Quando a hora do almoço chegou, descobri que Charles tinha uma reunião importante e não poderia almoçar comigo. Aproveitei a oportunidade para me encontrar com meu tio, que havia vindo ao hospital por outro motivo. Ele sempre foi alguém com quem eu podia contar para ter uma conversa leve, e, às vezes, conselhos sábios.

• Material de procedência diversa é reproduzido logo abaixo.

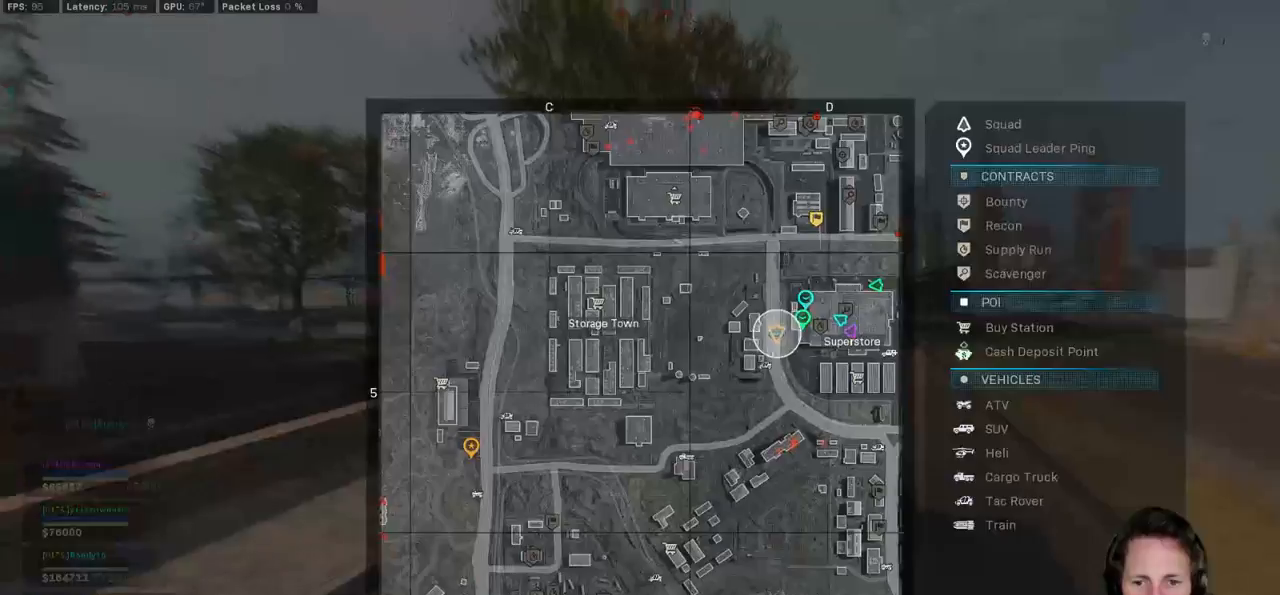
{"keys": ["tab", "w"], "mouse": [], "events": []}
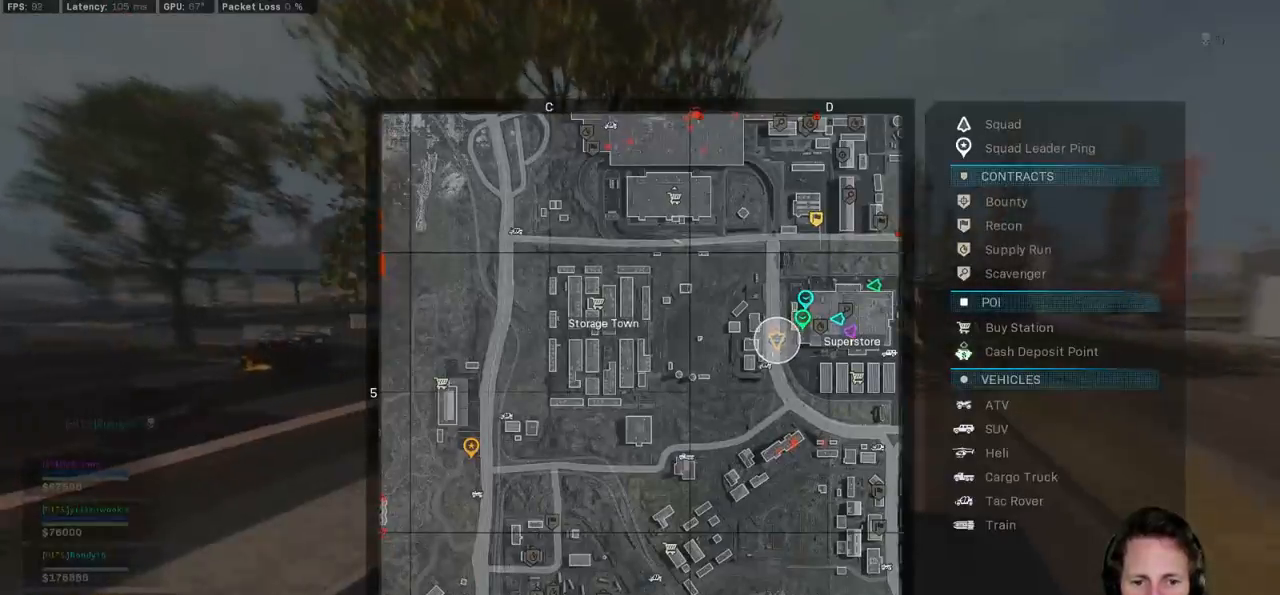
{"keys": ["tab", "w"], "mouse": [], "events": [[17, "mouse_right", "down"], [117, "mouse_right", "up"]]}
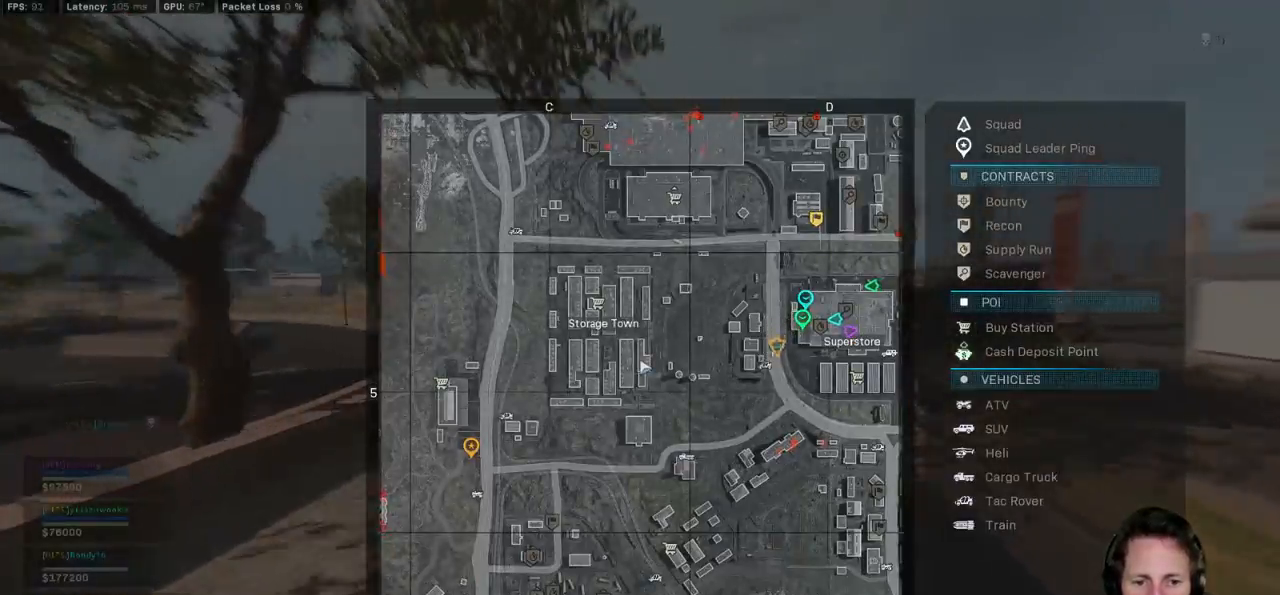
{"keys": ["w"], "mouse": [], "events": [[50, "tab", "up"], [367, "a", "down"], [483, "a", "up"]]}
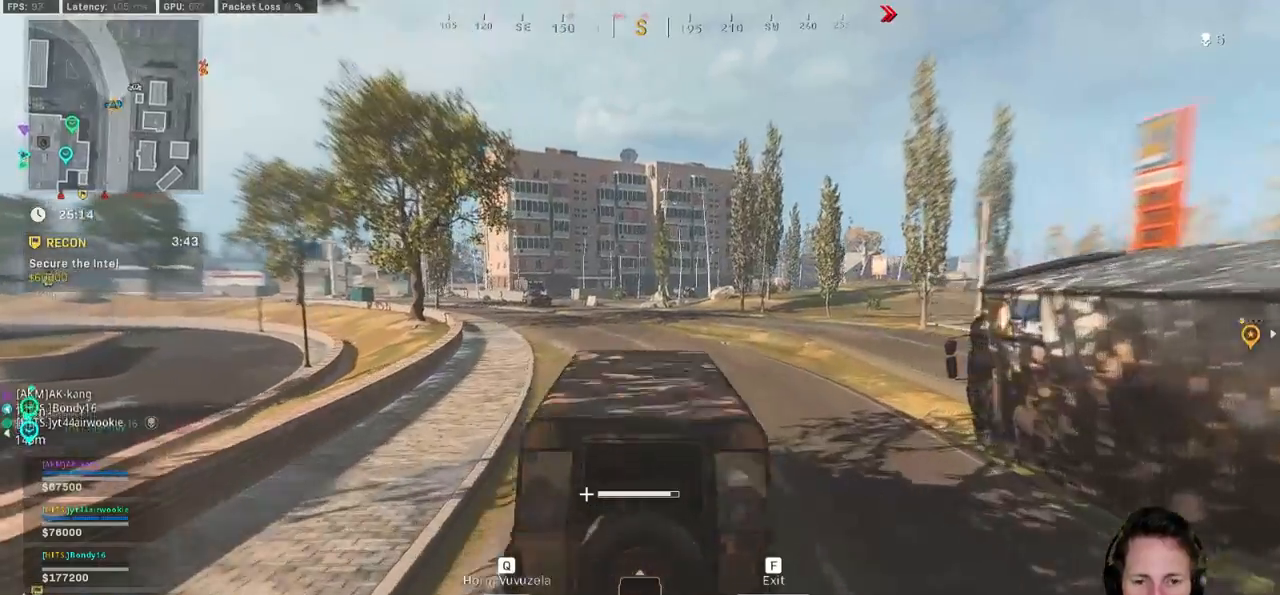
{"keys": ["d", "tab", "w"], "mouse": [], "events": [[200, "tab", "down"], [317, "d", "down"], [400, "mouse_right", "down"], [467, "mouse_right", "up"]]}
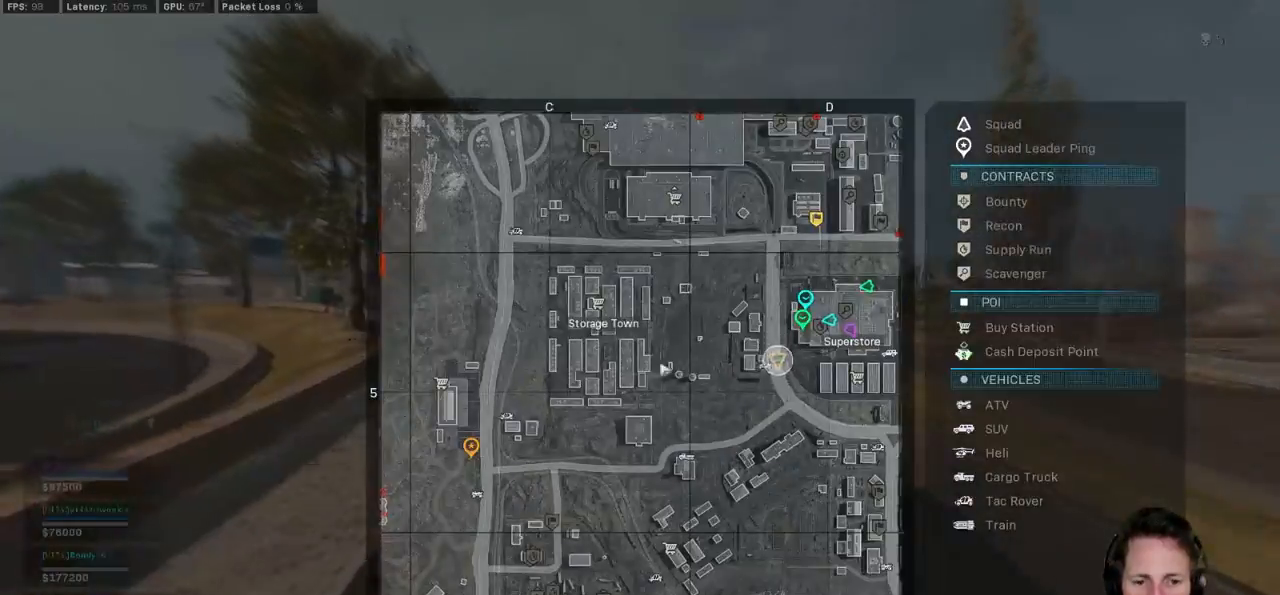
{"keys": ["w"], "mouse": [], "events": [[150, "d", "up"], [450, "tab", "up"]]}
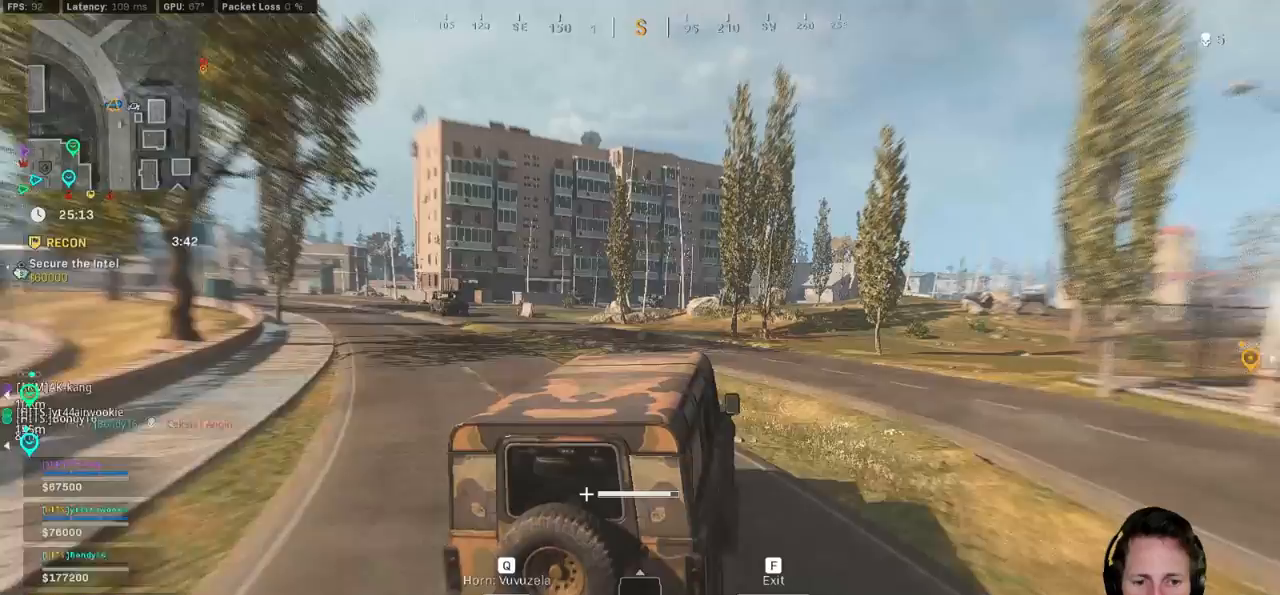
{"keys": ["w"], "mouse": [], "events": [[50, "d", "down"], [367, "d", "up"]]}
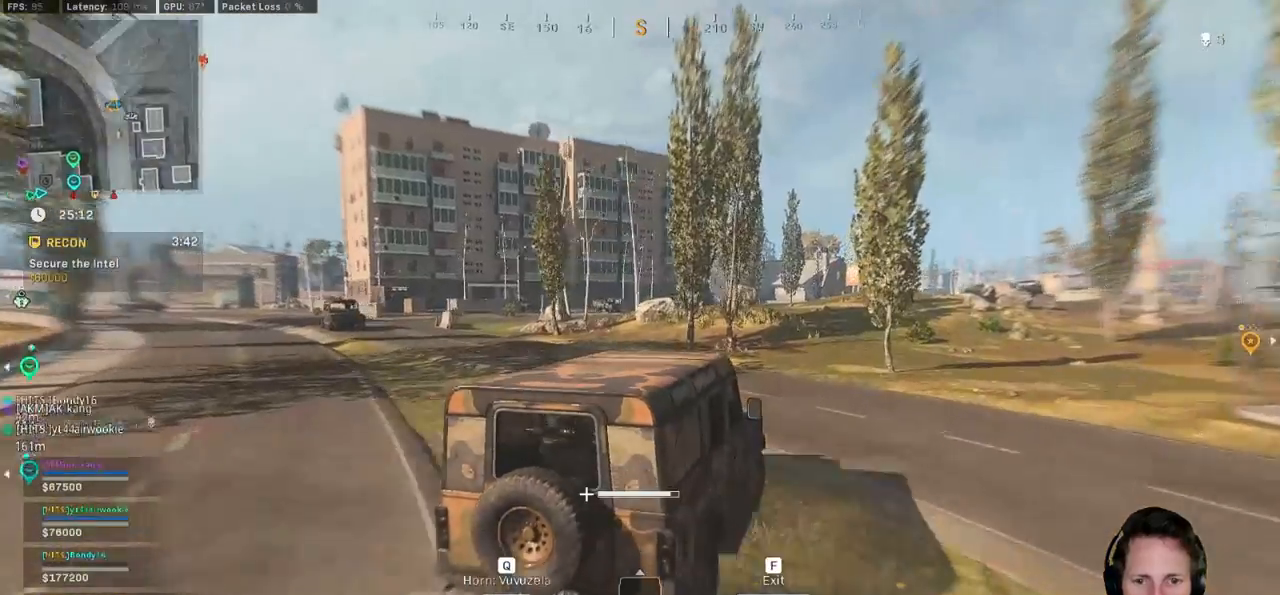
{"keys": ["w"], "mouse": [], "events": [[67, "d", "down"], [167, "d", "up"]]}
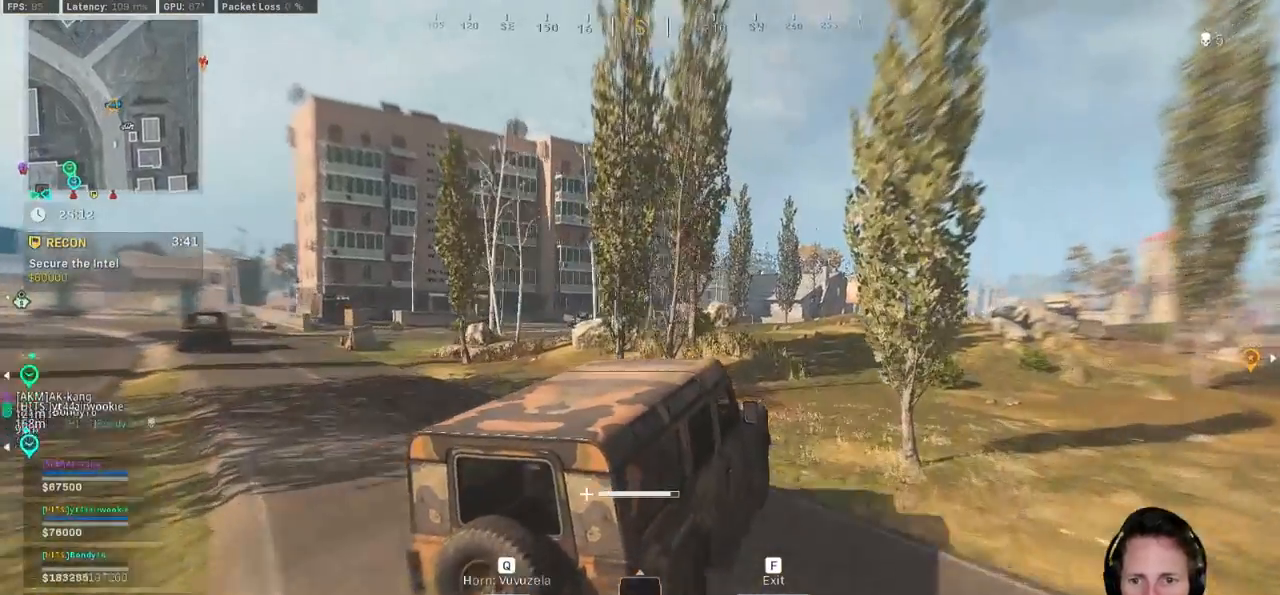
{"keys": ["w"], "mouse": [], "events": []}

— Derick! — ele me cumprimentou com um sorriso caloroso quando nos encontramos na recepção. — Que tal almoçarmos juntos? Faz tempo que não conversamos direito.
— Parece uma ótima ideia — respondi, feliz por termos a chance de passar um tempo juntos.
Fomos a um restaurante próximo ao hospital, um lugar tranquilo, onde a comida era boa e o ambiente acolhedor. Enquanto o cheiro de comida fresca nos envolvia, sentamos em uma mesa perto da janela, onde a luz do sol iluminava suavemente o ambiente.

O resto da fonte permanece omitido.